The Farmers Economic Empowerment Association has said it will no longer accept motorcycles as settlement for labour wages for foreign nationals who work as labourers in Nigerian farms during the current farming season.
The group at its national conference on Friday said instead of their usual practice of buying motorcycles as a means of payment for farm labour to foreigners, it had accepted that each labourer would be paid a sum of N400,000 as the fee for work done in the 2023 farming season.
It also added that wages would be determined by the amount of work done in subsequent years.
Before now, the farmers’ group had been paying foreign nationals from neighbouring countries, including Benin Republic, Togo, Cote D’Ivoire and Chad, who work on their farms during each year’s farming season with Bajaj motorcycles; a move the union said was now unacceptable.
Presenting the resolutions to the National Chairman of FEEMA, Prof Abubakar Ali-Agan, in Ilorin, Kwara State, on Saturday, a delegation led by Alhaji Abdulhameed Baba-Epe, said its resolutions were reached at the conference attended by members across the country, including Oyo, Kwara, Kogi, Niger, Ekiti and Osun, among other states.
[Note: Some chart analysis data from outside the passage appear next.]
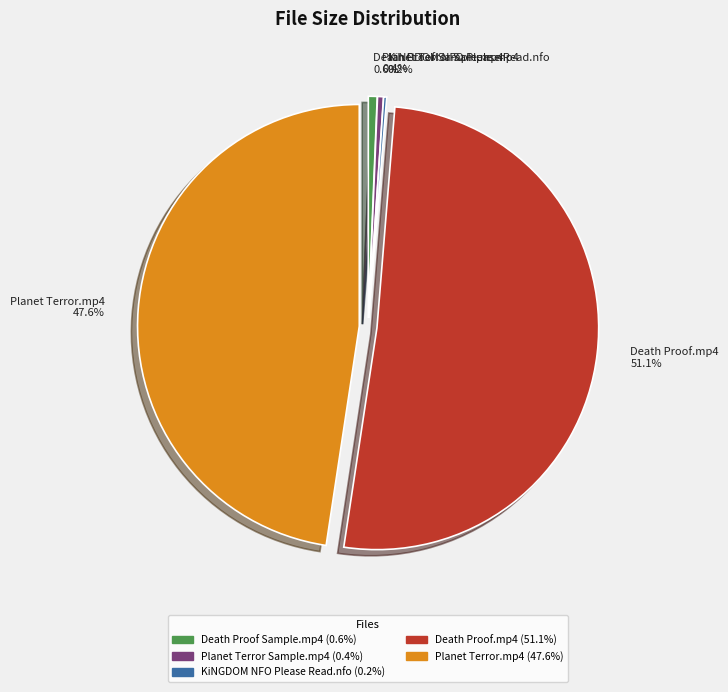

What is the largest slice in the pie chart?

Death Proof.mp4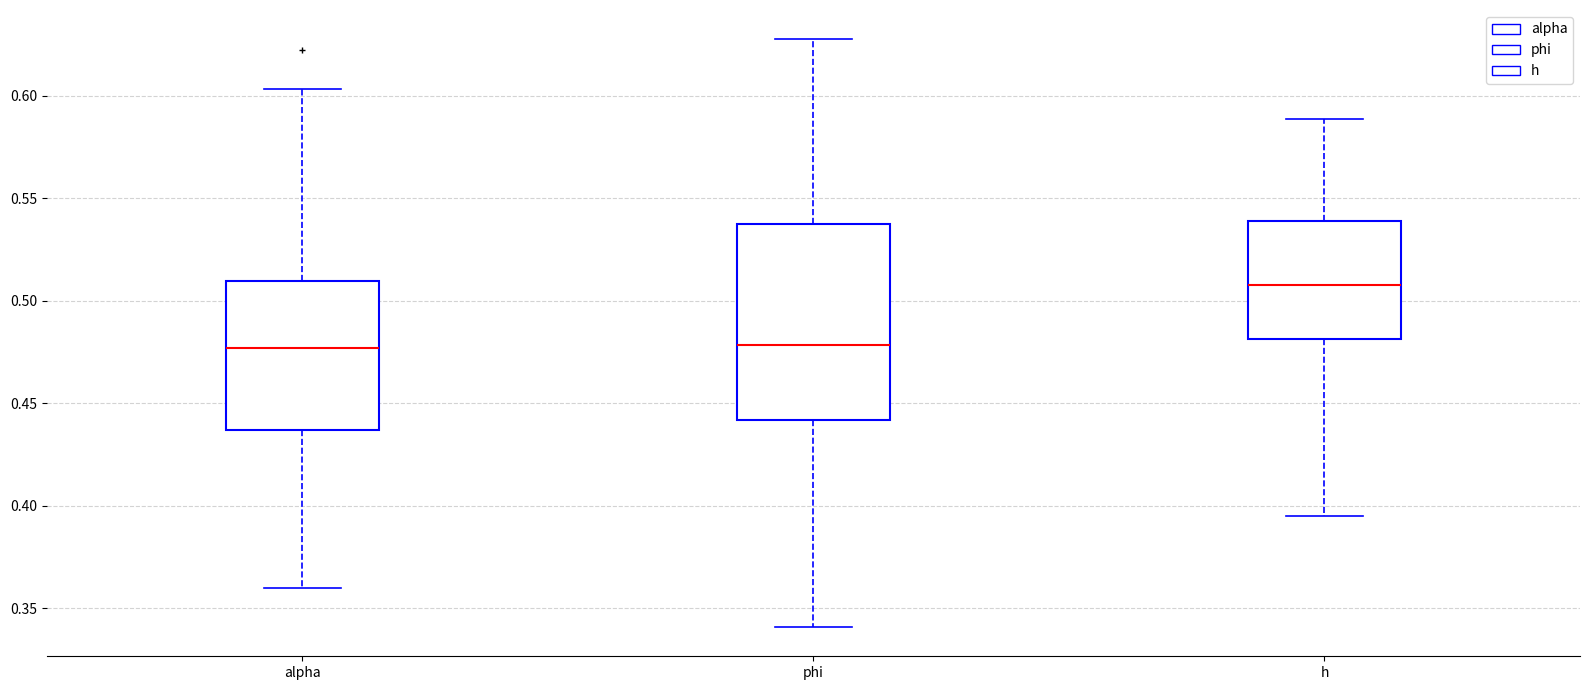

Where is the lower edge of the box for alpha on the y-axis? The values are not printed on the chart, so give them approximately, as read against the axis.

0.435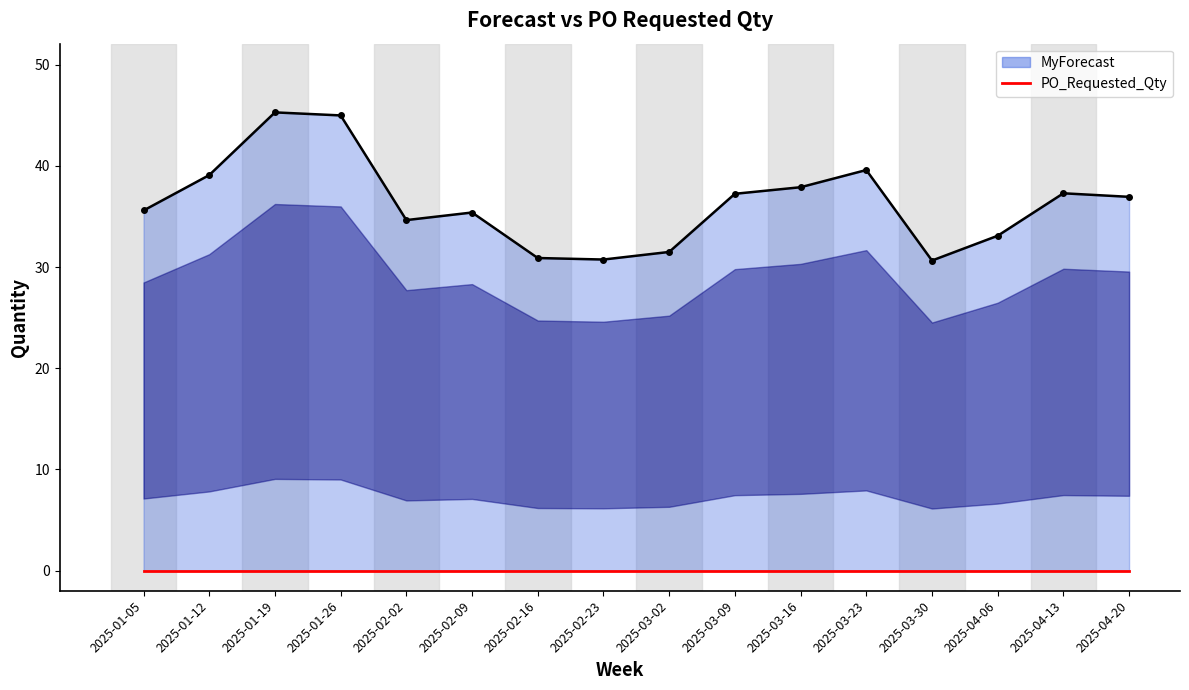

Where is the first local minimum?

2025-02-02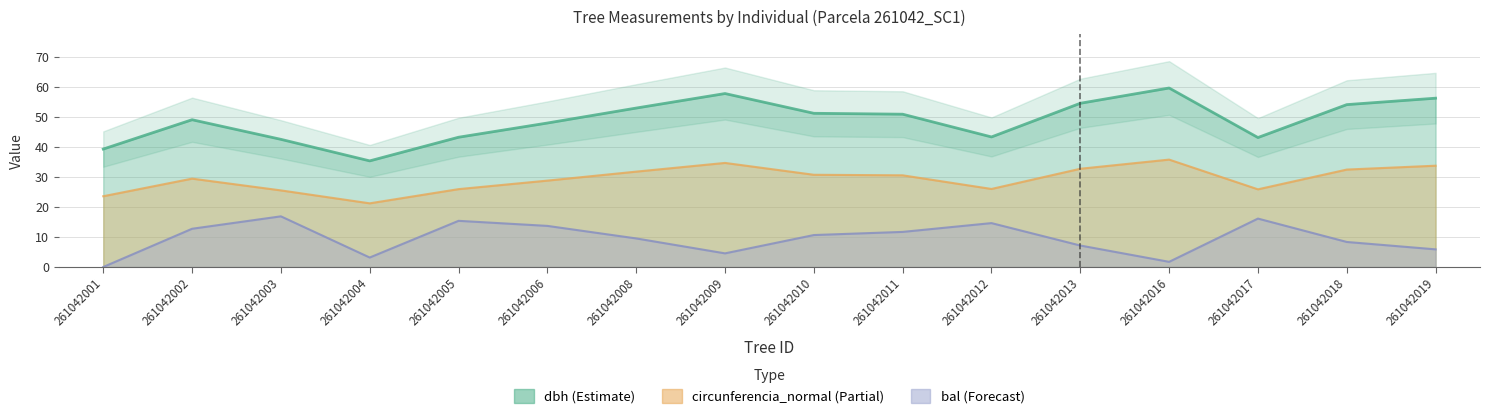

Is it true that g equals 13.3 at 261042003?

False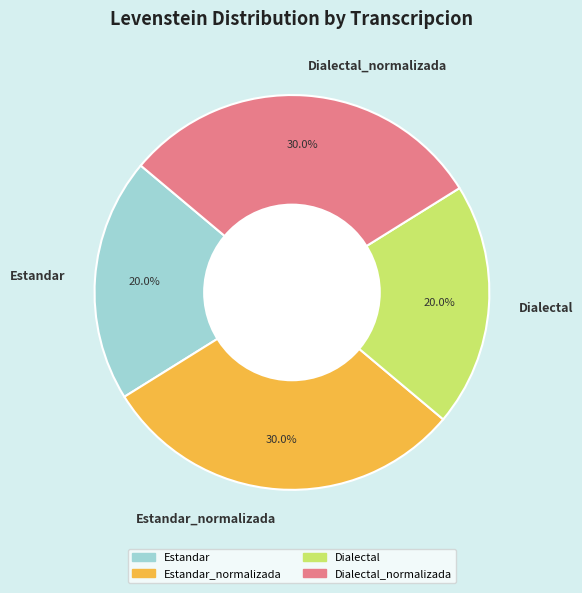

Does Dialectal_normalizada account for over 50% of the chart?

No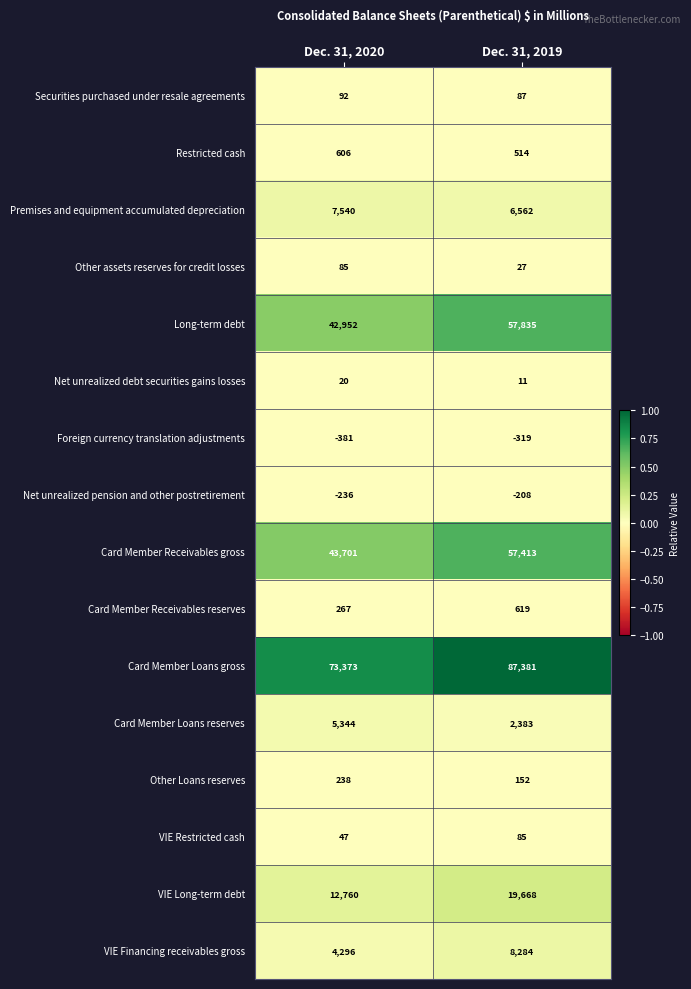

At Dec. 31, 2019, list the series in order from largest to smallest.

Card Member Loans gross, Long-term debt, Card Member Receivables gross, VIE Long-term debt, VIE Financing receivables gross, Premises and equipment accumulated depreciation, Card Member Loans reserves, Card Member Receivables reserves, Restricted cash, Other Loans reserves, Securities purchased under resale agreements, VIE Restricted cash, Other assets reserves for credit losses, Net unrealized debt securities gains losses, Net unrealized pension and other postretirement, Foreign currency translation adjustments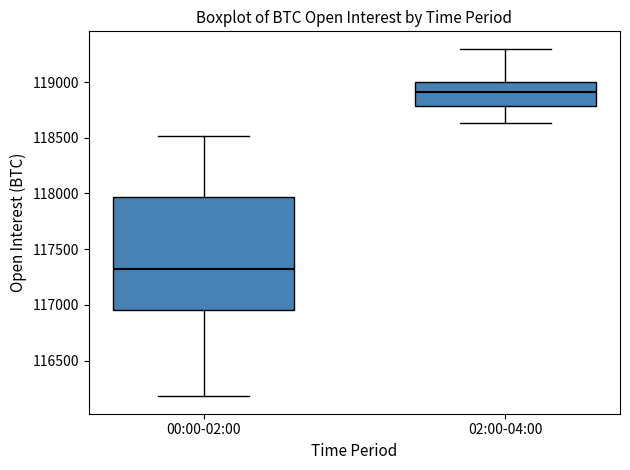

Comparing the boxes themselves (not the whiskers), which one is the tallest?

00:00-02:00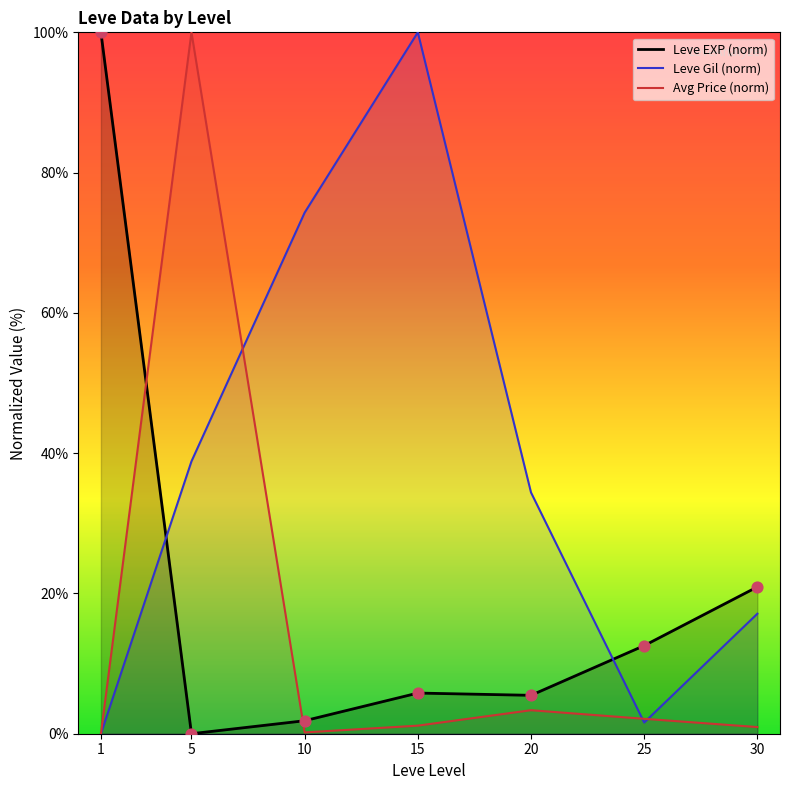

Is the value of Avg Price (norm) at 25 greater than the value of Leve EXP (norm) at 5?

Yes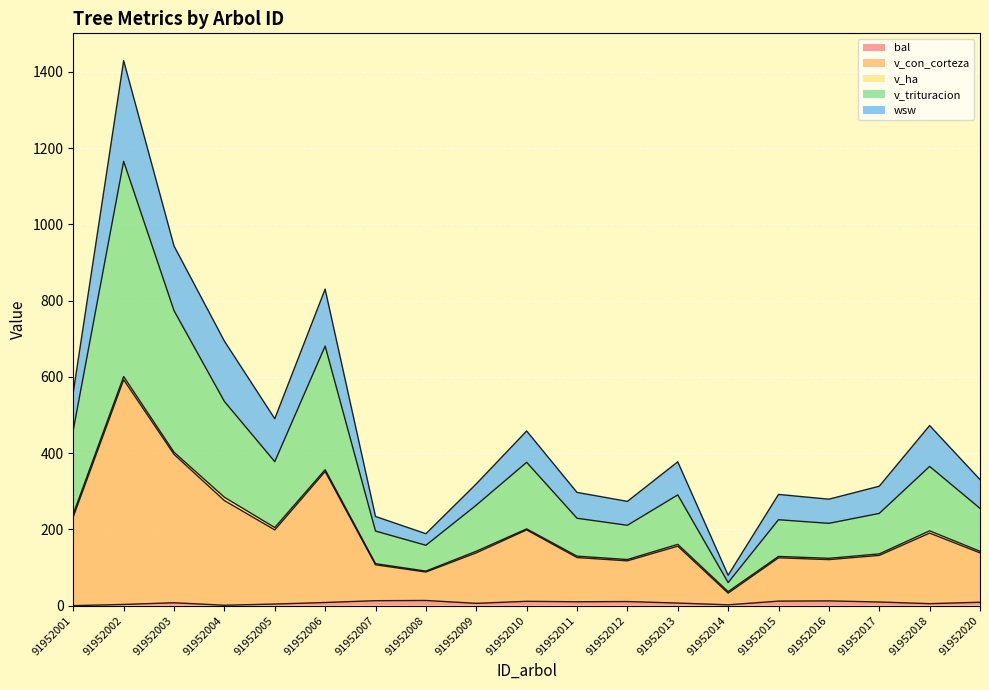

At which category is the sum across all series the highest?

91952002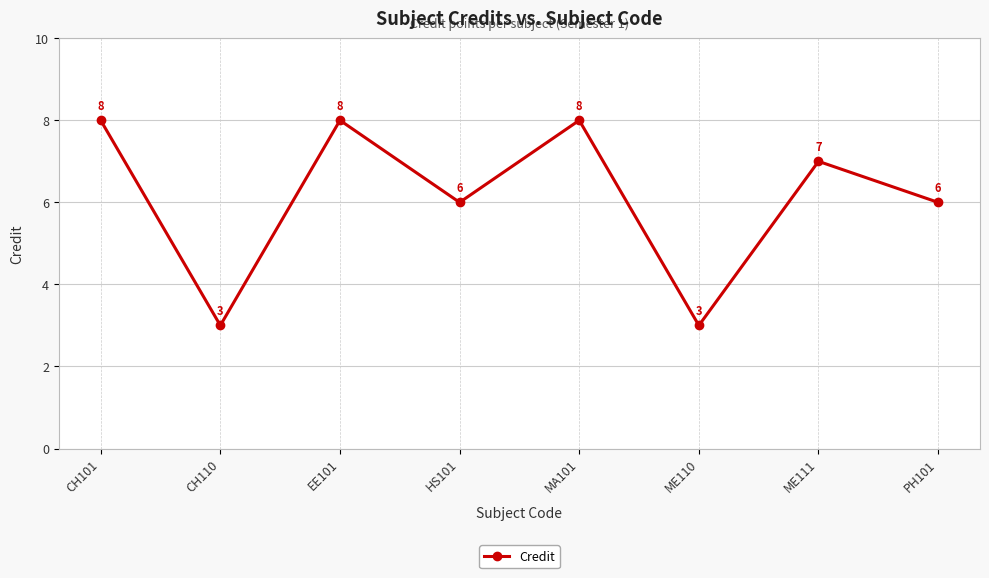

How many data points does each series have?

8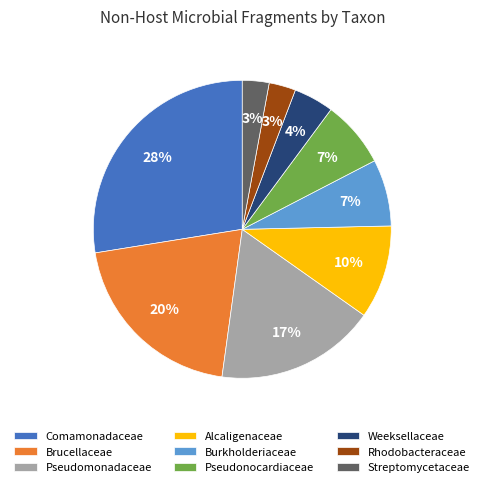

Which slice is the largest?

Comamonadaceae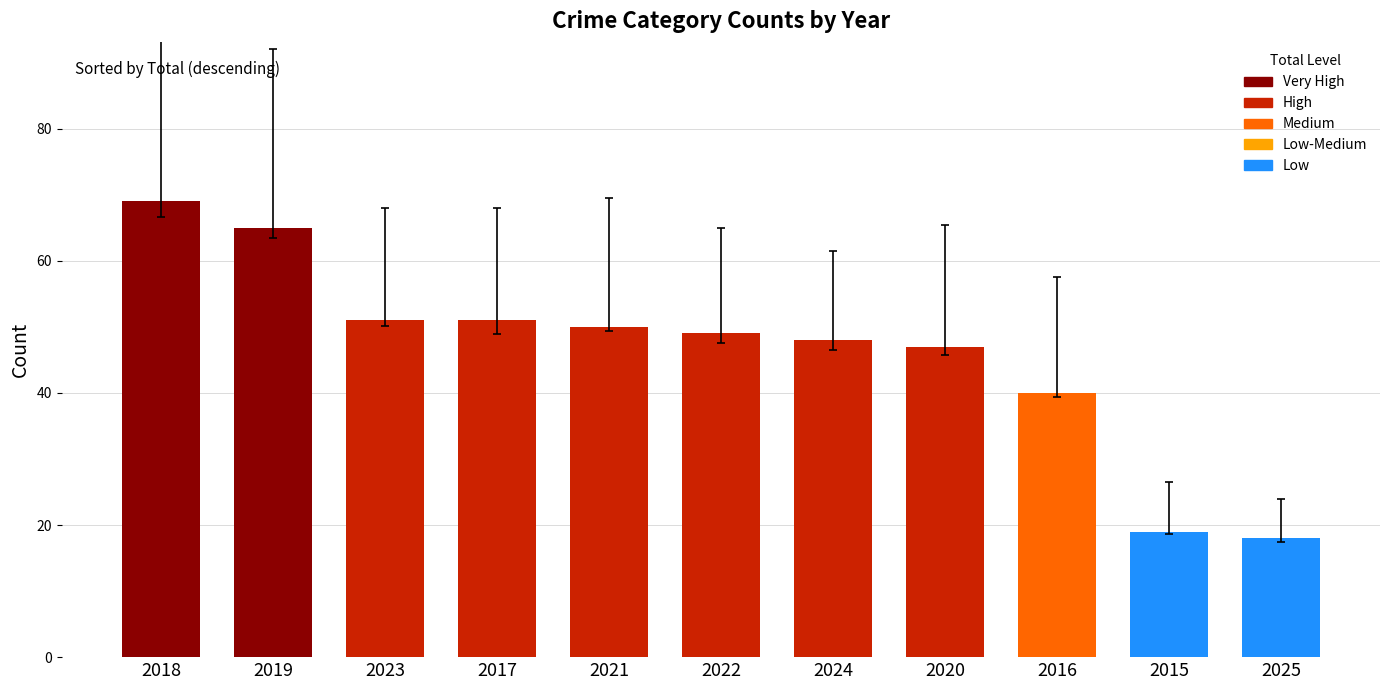

How many distinct data groups are displayed?

1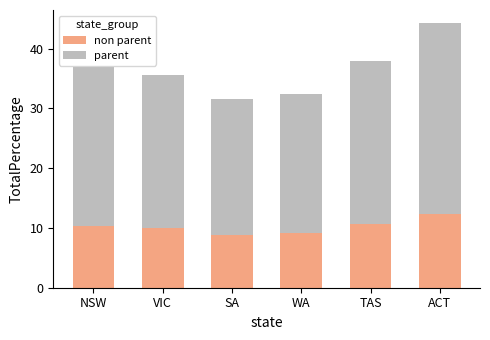

At which category is the sum across all series the highest?

ACT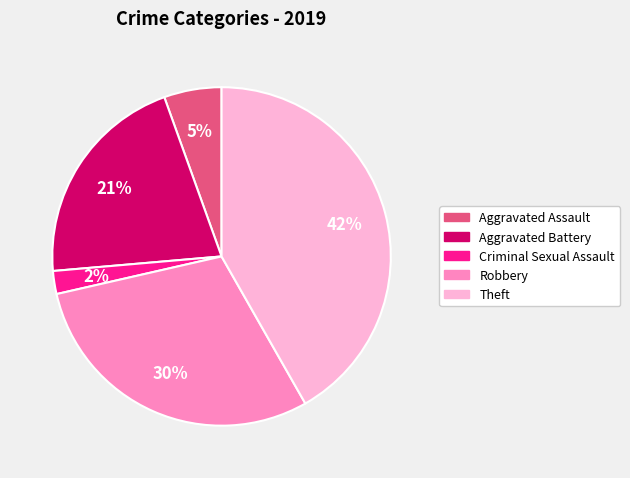

Count the number of slices in the pie.

5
In the communiqué presented to Ali-Agan, the association said it had affirmed the fact that farming is the backbone of the national economy, adding that any anomaly or dispute in the agricultural sector connotes a serious danger in the feeding of the nation.
“At the said conference, the members observed the anomaly of payment of a unit of Bajaj Boxer motorcycle by the members of the association to each labourer, even though the quantity of the works done does not tantamount to the exorbitant price of the motorcycle being paid”, the communiqué read.